** TRY IT **
What you give back must match the data exactly, minus the pictures.

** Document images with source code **
+ + + + + + +
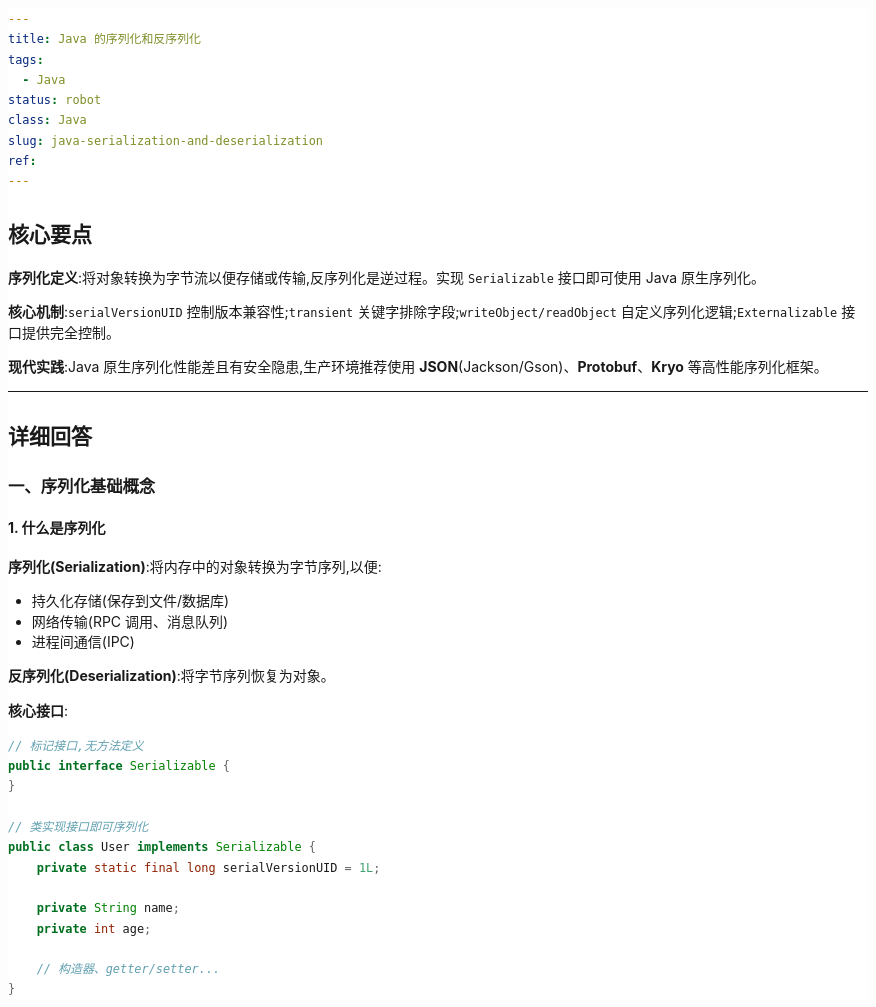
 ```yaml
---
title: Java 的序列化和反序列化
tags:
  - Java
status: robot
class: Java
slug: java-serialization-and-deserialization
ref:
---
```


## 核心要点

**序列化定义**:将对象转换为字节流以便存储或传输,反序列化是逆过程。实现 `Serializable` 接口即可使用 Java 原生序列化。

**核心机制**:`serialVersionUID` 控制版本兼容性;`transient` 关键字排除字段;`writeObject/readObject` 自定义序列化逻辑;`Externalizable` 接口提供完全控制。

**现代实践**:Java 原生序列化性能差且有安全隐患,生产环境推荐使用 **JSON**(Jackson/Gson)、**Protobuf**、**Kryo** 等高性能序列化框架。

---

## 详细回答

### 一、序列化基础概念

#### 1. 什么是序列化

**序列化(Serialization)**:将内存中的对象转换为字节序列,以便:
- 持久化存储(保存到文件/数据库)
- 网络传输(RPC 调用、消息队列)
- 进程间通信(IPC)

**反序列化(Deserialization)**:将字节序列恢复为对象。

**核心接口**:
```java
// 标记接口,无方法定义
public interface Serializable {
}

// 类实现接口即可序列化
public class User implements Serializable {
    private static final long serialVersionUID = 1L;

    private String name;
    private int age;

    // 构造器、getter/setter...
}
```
+ + + + + + +
** RESPONSE TO THE EXERCISE **
 ```yaml
---
title: Java 的序列化和反序列化
tags:
  - Java
status: robot
class: Java
slug: java-serialization-and-deserialization
ref:
---
```


## 核心要点

**序列化定义**:将对象转换为字节流以便存储或传输,反序列化是逆过程。实现 `Serializable` 接口即可使用 Java 原生序列化。

**核心机制**:`serialVersionUID` 控制版本兼容性;`transient` 关键字排除字段;`writeObject/readObject` 自定义序列化逻辑;`Externalizable` 接口提供完全控制。

**现代实践**:Java 原生序列化性能差且有安全隐患,生产环境推荐使用 **JSON**(Jackson/Gson)、**Protobuf**、**Kryo** 等高性能序列化框架。

---

## 详细回答

### 一、序列化基础概念

#### 1. 什么是序列化

**序列化(Serialization)**:将内存中的对象转换为字节序列,以便:
- 持久化存储(保存到文件/数据库)
- 网络传输(RPC 调用、消息队列)
- 进程间通信(IPC)

**反序列化(Deserialization)**:将字节序列恢复为对象。

**核心接口**:
```java
// 标记接口,无方法定义
public interface Serializable {
}

// 类实现接口即可序列化
public class User implements Serializable {
    private static final long serialVersionUID = 1L;

    private String name;
    private int age;

    // 构造器、getter/setter...
}
```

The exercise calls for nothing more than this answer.